Juste à la frontière qui sépare Beyrouth du Metn, le quartier de Qobaiyat avec ses couleurs pastel, ses jardins fleuris et ses vieilles maisons à deux étages dégage une atmosphère de paix et de sérénité. Le calme règne à peine perturbé par les bruits usuels d’une ville qui travaille. Les Arméniens qui se retrouvent là en majorité sont d’habiles artisans et les nombreux commerces montrent bien toute l’étendue de leur savoir-faire. Ils appellent leur quartier Badaoui, du nom de la rue principale qui le traverse, mais aussi Camp Hajin, Quarantaine et Medawar pour la région.
Ce petit bout de ville qui se situe sur un entre-deux a pourtant une identité qui lui est propre. Celle de tout un peuple qui a traversé un jour des terres, des mers et enfin un pont pour fonder un quartier dans lequel il fait visiblement bon vivre et travailler. Et Qobaiyat c’est avant tout des hommes et des histoires, des sourires et beaucoup de gentillesse.
Dès 1915, fuyant le génocide, les Arméniens affluent en masse à Beyrouth. Débarqués à la Quarantaine, ils sont logés dans des camps mis à la hâte à leur disposition par des autorités débordées. Dynamiques et courageux, ils se mettent rapidement à chercher du travail. Les camps surpeuplés et insalubres sont délaissés au profit de terrains avoisinants où les Arméniens s’établissent avec un leitmotiv : garder intacts les habitudes, l’usage de la langue, les traditions culinaires, s’intégrer parfaitement dans le tissu social et proposer au pays d’accueil leurs aptitudes comme dans le domaine de la musique, de la photographie et de l’orfèvrerie. Krikor Latchinian est photographe. Il habite Qobaiyat depuis 40 ans et adore Beyrouth. Ses yeux pétillent quand il nous explique que lorsque les Arméniens se sont installés là, ils ont rebaptisé entre eux les rues du nom de leur région d’origine. Camp Hajin, Camp Adana, Camp Sis, histoire de ne jamais oublier…

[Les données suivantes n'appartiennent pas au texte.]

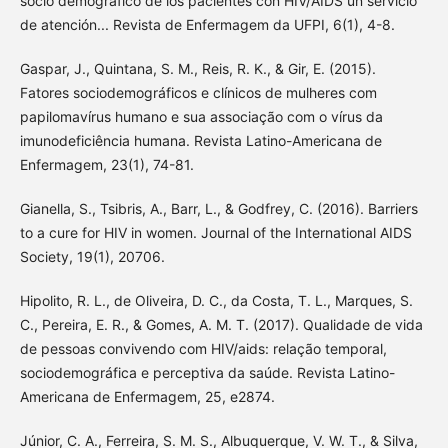
socio demográfico de los pacientes con HIV/AIDS un servicio
de atención... Revista de Enfermagem da UFPI, 6(1), 4-8.
Gaspar, J., Quintana, S. M., Reis, R. K., & Gir, E. (2015).
Fatores sociodemográficos e clínicos de mulheres com
papilomavírus humano e sua associação com o vírus da
imunodeficiência humana. Revista Latino-Americana de
Enfermagem, 23(1), 74-81.
Gianella, S., Tsibris, A., Barr, L., & Godfrey, C. (2016). Barriers
to a cure for HIV in women. Journal of the International AIDS
Society, 19(1), 20706.
Hipolito, R. L., de Oliveira, D. C., da Costa, T. L., Marques, S.
C., Pereira, E. R., & Gomes, A. M. T. (2017). Qualidade de vida
de pessoas convivendo com HIV/aids: relação temporal,
sociodemográfica e perceptiva da saúde. Revista Latino-
Americana de Enfermagem, 25, e2874.
Júnior, C. A., Ferreira, S. M. S., Albuquerque, V. W. T., & Silva,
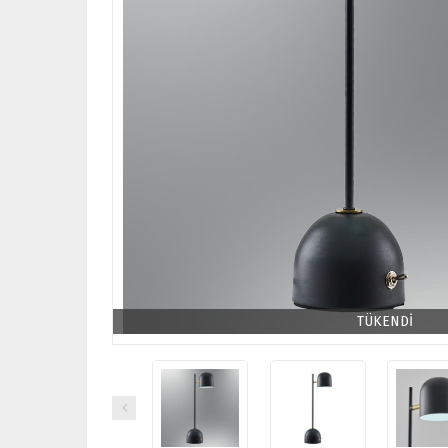
TÜKENDİ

Garo Avedikian est né ici. Il tient le petit commerce de serrures de son oncle : « Les petites maisons sont vieilles mais elles sont toutes très soignées. L’association Help Lebanon a peint les maisons en 2008. C’est un quartier mixte et certains musulmans qui avaient fui durant la guerre reviennent dans leurs maisons. Vous dites que le quartier s’appelle Qobaiyat ? Non je ne crois pas. Ici, c’est Badaoui. Allez voir Coco, il est plus âgé que moi. » Krikor der Stefanian est fraiseur de son état. Il confirme que le quartier s’appelle Badaoui mais qu’il a peut-être emprunté le nom de Qobaiyat au village dont sont originaires certains habitants. « Nous sommes là depuis 1948. À l’époque, les ruelles n’étaient pas pavées. C’était du sable jusqu’à la fin des années 50. J’ai hérité de mon père un petit commerce. Mais c’est devenu par la suite un cinéma “de luxe”. Après la guerre, j’ai refait le magasin. Retaper une vieille maison n’est pas toujours une bonne idée, un appartement est plus pratique. Beaucoup de gens ont préféré s’installer ailleurs. Depuis toujours, le quartier vit au rythme du sport. Le club sportif Homenetmen s’est établi ici en 1921. Les jeunes ne faisaient que ça. Beaucoup de champions internationaux sont issus du quartier. Le club de sport et l’église étaient les deux pôles principaux. Mais les mœurs ont évolué et les jeunes ont d’autres priorités. »
Dans les petites rues de Beyrouth, encastrés parfois entre deux grands immeubles, quelques petits métiers d’hier survivent grâce à une clientèle fidèle qui n’irait ailleurs pour rien au monde. Et si hier leur présence était une évidence, les noms prononcés aujourd’hui revêtent une sonorité un peu désuète mais qui possède un charme qu’on a très envie de prolonger. S’il faut aller loin dans les terres libanaises pour rencontrer encore un potier, un tisserand, un meunier, Beyrouth a gardé quelques-uns de ces travailleurs solitaires qui mettent du cœur à l’ouvrage dans leur boutique minuscule. Ainsi le serrurier, le barbier, l’étameur, le charpentier, le tourneur, le cardeur, le cordonnier, le menuisier, le forgeron… autant d’hommes qui ont appris de leur père les rudiments d’un métier simple, limpide, et dont la nécessité appartient aujourd’hui au patrimoine.